I absorb the dilemma, but, almost immediately, everything gets interesting again. Hines has fallen, and Gutgsell crouches by her side, cradling her. Then Portier walks in, looks at them and quietly replaces Hines. Then Kelly replaces Gutsgell. And so on. The distanced view of violence’s aftermath knocks home both the communal spirit and the not-always-anticipated aggression that protesters faced.
You wanted to be a joiner, but who and what to join? Were you at Kent State on May 4, 1970? Were you blissed out in the Woodstock mud? What bandwagon to jump on? Dorfman tackles the issues in an unexpected way. The group is trying out moves, and Abraham—eager, happy, fast-talking—wants to appropriate them all. “That’s my step!” he exults, over and over, grinning enough to split his face. He mimics their lively, vigorous actions but has to keep stopping so he can notify us of his claim. Abraham’s depiction of a sweet, young guy— fueled by the need to belong and possibly by uppers—is a major highlight of the piece.
Perhaps the performers’ frequent comings and goings in Prophets of Funk stand for something more important than leaving the party in order to piss or smoke.
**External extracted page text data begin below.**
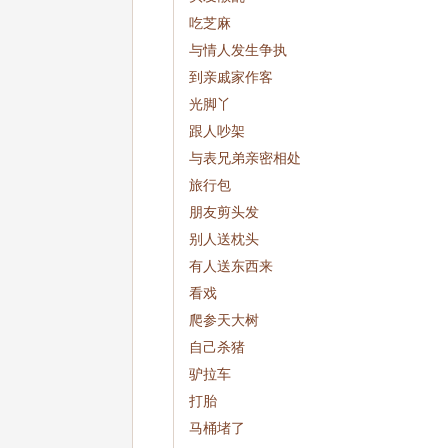
吃芝麻
与情人发生争执
到亲戚家作客
光脚丫
跟人吵架
与表兄弟亲密相处
旅行包
朋友剪头发
别人送枕头
有人送东西来
看戏
爬参天大树
自己杀猪
驴拉车
打胎
马桶堵了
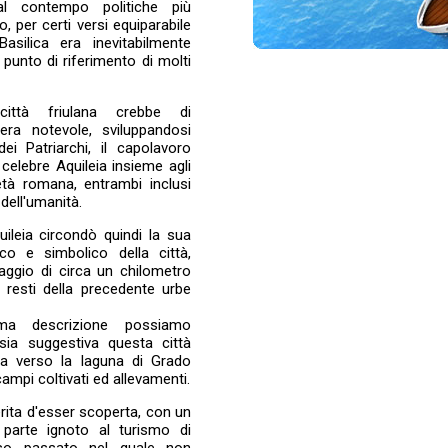
al contempo politiche più
, per certi versi equiparabile
ilica era inevitabilmente
 punto di riferimento di molti
ittà friulana crebbe di
ra notevole, sviluppandosi
dei Patriarchi, il capolavoro
elebre Aquileia insieme agli
'età romana, entrambi inclusi
 dell'umanità.
uileia circondò quindi la sua
sico e simbolico della città,
aggio di circa un chilometro
 resti della precedente urbe
ma descrizione possiamo
ia suggestiva questa città
na verso la laguna di Grado
mpi coltivati ed allevamenti.
rita d'esser scoperta, con un
 parte ignoto al turismo di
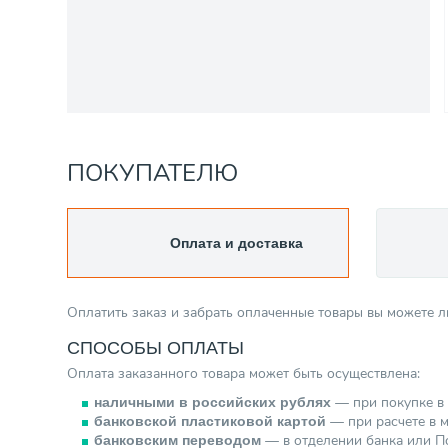
ПОКУПАТЕЛЮ
Оплата и доставка
Оплатить заказ и забрать оплаченные товары вы можете 
СПОСОБЫ ОПЛАТЫ
Оплата заказанного товара может быть осуществлена:
— при покупке в 
наличными в российских рублях
— при расчете в м
банковской пластиковой картой
— в отделении банка или По
банковским переводом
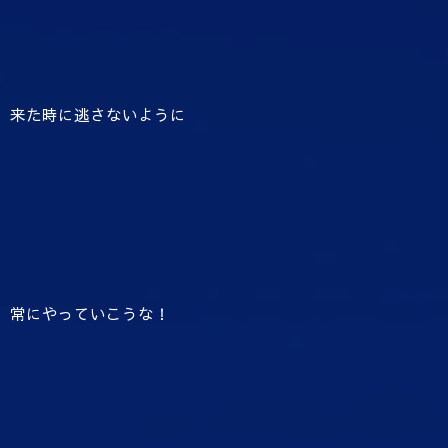
来た時に逃さないように
常にやっていこうな！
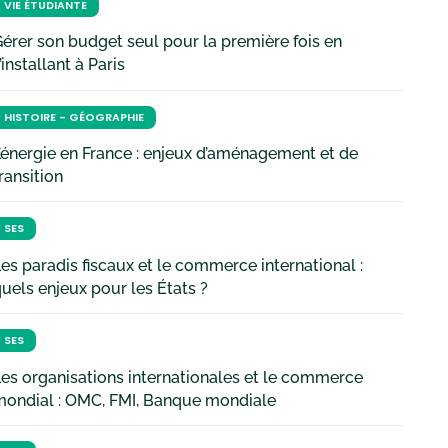
VIE ÉTUDIANTE
érer son budget seul pour la première fois en
’installant à Paris
HISTOIRE - GÉOGRAPHIE
’énergie en France : enjeux d’aménagement et de
ransition
SES
es paradis fiscaux et le commerce international :
uels enjeux pour les États ?
SES
es organisations internationales et le commerce
mondial : OMC, FMI, Banque mondiale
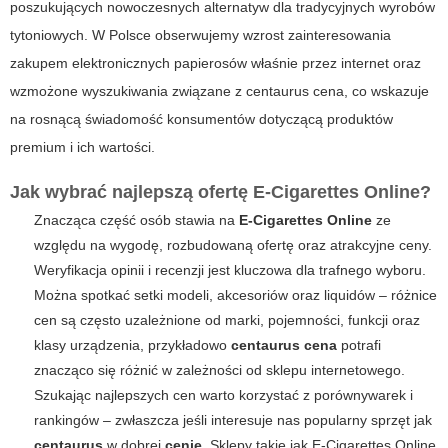
poszukujących nowoczesnych alternatyw dla tradycyjnych wyrobów
tytoniowych. W Polsce obserwujemy wzrost zainteresowania
zakupem elektronicznych papierosów właśnie przez internet oraz
wzmożone wyszukiwania związane z
centaurus cena
, co wskazuje
na rosnącą świadomość konsumentów dotyczącą produktów
premium i ich wartości.
Jak wybrać najlepszą ofertę E-Cigarettes Online?
Znacząca część osób stawia na
E-Cigarettes Online
ze
względu na wygodę, rozbudowaną ofertę oraz atrakcyjne ceny.
Weryfikacja opinii i recenzji jest kluczowa dla trafnego wyboru.
Można spotkać setki modeli, akcesoriów oraz liquidów – różnice
cen są często uzależnione od marki, pojemności, funkcji oraz
klasy urządzenia, przykładowo
centaurus cena
potrafi
znacząco się różnić w zależności od sklepu internetowego.
Szukając najlepszych cen warto korzystać z porównywarek i
rankingów – zwłaszcza jeśli interesuje nas popularny sprzęt jak
centaurus
w dobrej
cenie
. Sklepy takie jak E-Cigarettes Online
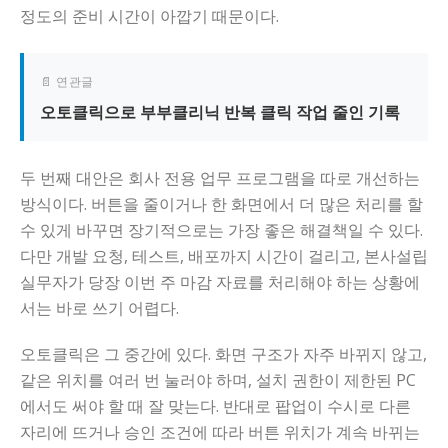
정도의 준비 시간이 아깝기 때문이다.
📄 연관글
오토클릭으로 부부클리닉 반복 클릭 작업 줄인 기록
두 번째 대안은 회사 전용 업무 프로그램을 따로 개선하는
방식이다. 버튼을 줄이거나 한 화면에서 더 많은 처리를 할
수 있게 바꾸면 장기적으로는 가장 좋은 해결책일 수 있다.
다만 개발 요청, 테스트, 배포까지 시간이 걸리고, 본사설립
실무자가 당장 이번 주 마감 자료를 처리해야 하는 상황에
서는 바로 쓰기 어렵다.
오토클릭은 그 중간에 있다. 화면 구조가 자주 바뀌지 않고,
같은 위치를 여러 번 눌러야 하며, 설치 권한이 제한된 PC
에서도 써야 할 때 잘 맞는다. 반대로 팝업이 수시로 다른
자리에 뜨거나 승인 조건에 따라 버튼 위치가 계속 바뀌는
But for all the references—cultural and personal and political—the music, the dancing, and the show-biz atmosphere never stop fizzing. The phrase that the audience learned is embedded in a sequence that’s rich and very good to look at. We hear a snatch of an awkward Dick Cavett interview with Sly, marvel at how convincingly Kelly lip-synchs a song, laugh when the performers strip down to reveal satin and fringe under their bulkier outfits. Dorfman makes two more forays along that path of light—the last time moving away from us, with Kelly as Sly following him down the road into darkness.
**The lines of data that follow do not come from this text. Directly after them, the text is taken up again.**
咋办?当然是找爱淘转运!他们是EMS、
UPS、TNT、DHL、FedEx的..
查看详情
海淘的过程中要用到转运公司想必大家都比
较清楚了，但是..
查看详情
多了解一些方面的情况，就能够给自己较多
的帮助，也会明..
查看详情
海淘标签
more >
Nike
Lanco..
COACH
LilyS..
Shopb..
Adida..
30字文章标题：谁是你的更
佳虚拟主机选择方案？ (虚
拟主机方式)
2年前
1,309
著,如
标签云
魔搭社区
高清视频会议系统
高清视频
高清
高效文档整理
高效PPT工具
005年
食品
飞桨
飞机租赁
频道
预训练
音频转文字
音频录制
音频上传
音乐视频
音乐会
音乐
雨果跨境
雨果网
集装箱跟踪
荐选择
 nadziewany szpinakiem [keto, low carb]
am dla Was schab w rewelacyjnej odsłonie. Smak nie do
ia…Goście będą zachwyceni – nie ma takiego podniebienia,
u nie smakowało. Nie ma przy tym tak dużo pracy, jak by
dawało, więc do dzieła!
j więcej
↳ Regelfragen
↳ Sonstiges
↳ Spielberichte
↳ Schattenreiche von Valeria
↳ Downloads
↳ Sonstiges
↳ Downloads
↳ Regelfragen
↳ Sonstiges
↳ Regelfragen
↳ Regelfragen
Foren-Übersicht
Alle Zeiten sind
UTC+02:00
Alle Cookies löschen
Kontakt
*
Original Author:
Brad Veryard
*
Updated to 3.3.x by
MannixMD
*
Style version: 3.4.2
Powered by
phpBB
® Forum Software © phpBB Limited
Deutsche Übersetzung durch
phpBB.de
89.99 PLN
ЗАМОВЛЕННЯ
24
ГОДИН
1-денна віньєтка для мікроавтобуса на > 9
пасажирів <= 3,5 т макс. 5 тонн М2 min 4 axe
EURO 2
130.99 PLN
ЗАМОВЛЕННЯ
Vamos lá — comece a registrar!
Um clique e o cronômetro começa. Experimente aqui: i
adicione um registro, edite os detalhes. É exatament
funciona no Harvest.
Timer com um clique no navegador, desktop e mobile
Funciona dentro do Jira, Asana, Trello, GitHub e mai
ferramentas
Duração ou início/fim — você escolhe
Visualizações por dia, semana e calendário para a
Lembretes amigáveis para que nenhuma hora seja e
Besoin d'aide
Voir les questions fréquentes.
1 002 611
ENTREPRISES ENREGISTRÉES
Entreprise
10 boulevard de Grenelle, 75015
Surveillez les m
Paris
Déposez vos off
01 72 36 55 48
Coincidentally, the day before David Dorfman Dance’s first performance at Jacob’s Pillow, Sly Stone released I’m Back! Family and Friends, a new CD featuring re-recorded hits and three new songs. Can we ever go home again?
Bob Y says
So good to have Deborah Jowitt writing again. This piece is a little masterpiece.
jordana says
I am also not a huge Family Stone fan, but this insightful review makes me interested to see the piece regardless of my taste in music!